Ces dernières semaines, Hariri s’est montré en faveur de la soi-disant «feuille de route» française, présentée par le président Emmanuel Macron au lendemain de l’explosion du port de Beyrouth. Comme l’a également rappelé son discours à l’issue de la nomination ce 22 octobre, la tâche du Premier ministre sera de mettre en œuvre les réformes économiques, financières et administratives contenues dans le document esquissé par Paris. Pour le Premier ministre renommé, «l’initiative française» est le seul moyen de reconstruire Beyrouth de la manière la plus rapide et la plus sûre, ainsi que «la seule et dernière» carte qui puisse être jouée pour éviter l’effondrement. « Je me concentrerai sur la formation rapide d’un gouvernement », a déclaré Hariri.

Cela signifie former une équipe indépendante et non partisane composée de spécialistes. Selon certains experts, l’hypothèse d’un compromis avec certaines forces politiques, dont le duo chiite Amal-Hezbollah, soupçonné d’être responsable de l’échec de l’ancien Premier ministre Moustapha Adib, qui a démissionné le 26 septembre, ne peut être écarté. Lors des consultations du 22 octobre, les parties susmentionnées n’ont pas voté en faveur de Hariri. Pour cette raison, certains soutiennent qu’Hariri ne pourra obtenir le plein soutien du Hezbollah que s’il répond aux demandes déjà formulées précédemment auprès de M. ADIB, à savoir l’attribution de portefeuilles ministériels à des personnalités chiites, dont le ministère des Finances.

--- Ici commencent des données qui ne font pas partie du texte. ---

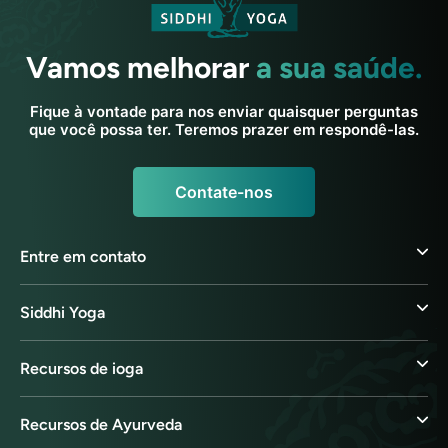
Vamos melhorar
a sua saúde.
Fique à vontade para nos enviar quaisquer perguntas
que você possa ter. Teremos prazer em respondê-las.
Contate-nos
Entre em contato
Siddhi Yoga
Recursos de ioga
Recursos de Ayurveda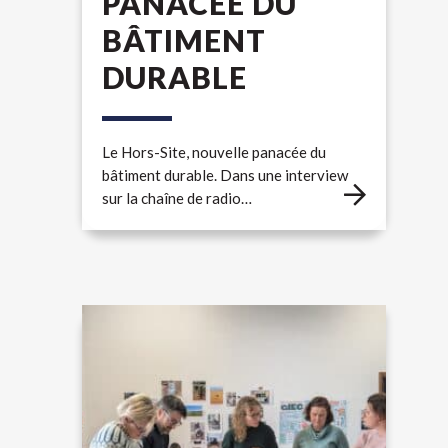
PANACÉE DU
BÂTIMENT
DURABLE
Le Hors-Site, nouvelle panacée du
bâtiment durable. Dans une interview
sur la chaîne de radio…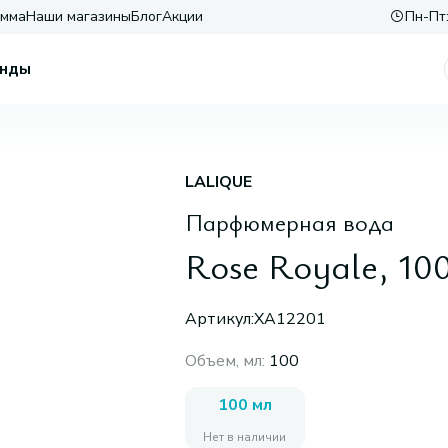
амма
Наши магазины
Блог
Акции
Пн-Пт:
нды
LALIQUE
Парфюмерная вода
Rose Royale, 10
Артикул:
XA12201
Объем, мл
:
100
100 мл
Нет в наличии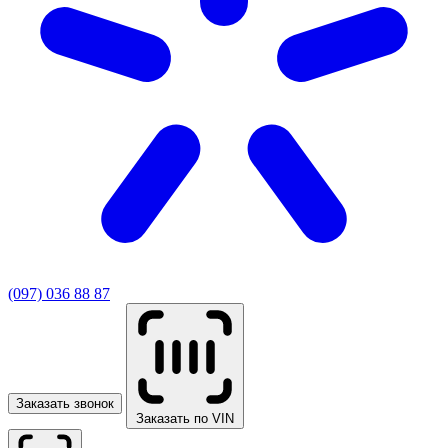
(097) 036 88 87
Заказать звонок
Заказать по VIN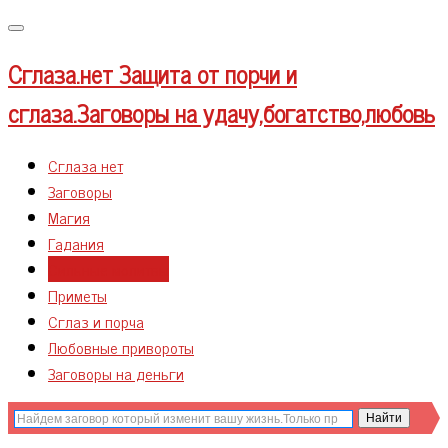
Меню
Сглаза.нет
Защита от порчи и
сглаза.Заговоры на удачу,богатство,любовь
Сглаза нет
Заговоры
Магия
Гадания
Сильные молитвы
Приметы
Сглаз и порча
Любовные привороты
Заговоры на деньги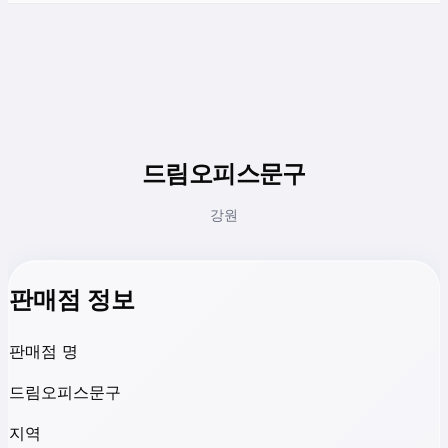
드림오피스문구
강원
판매점 정보
판매점 명
드림오피스문구
지역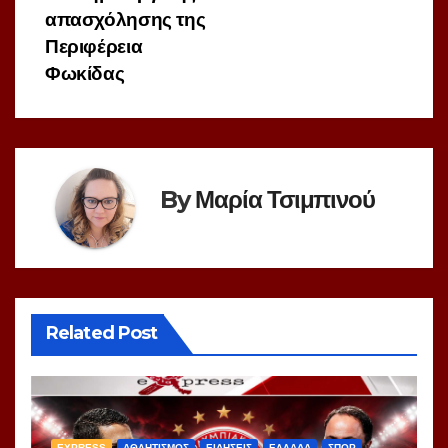
απασχόλησης της
Περιφέρεια
Φωκίδας
By
Μαρία Τσιμπινού
Related Post
EXPRESS
ΑΘΛΗΤΙΣΜΟΣ
ΕΙΔΗΣΕΙΣ
ΕΛΛΑΔΑ
ΣΠΟΡ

Même après les manifestations géantes de 2019 et après sa démission, Hariri, selon certains, a continué à représenter le candidat le plus fort, qui, plus que d’autres, était destiné à occuper un poste qui, selon le système sectaire libanais, doit être pourvu par un représentant sunnite. Cependant, le retour de Hariri sur la scène politique libanaise est également un défi pour les groupes militants toujours engagés dans la révolte nationale contre la classe politique du pays. « Le retour de Hariri est le point culminant de la contre-révolution », a déclaré Nizar Hassan, un activiste politique du groupe indépendant Li Haqqi. «Un pilier de l’establishment politique, un multimillionnaire qui représente les banques et les intérêts étrangers, et un symbole de gouvernance inefficace et corrompue», a poursuivi l’activiste, soulignant à quel point le Premier ministre représente exactement ce contre quoi la population libanaise s’est rebellée.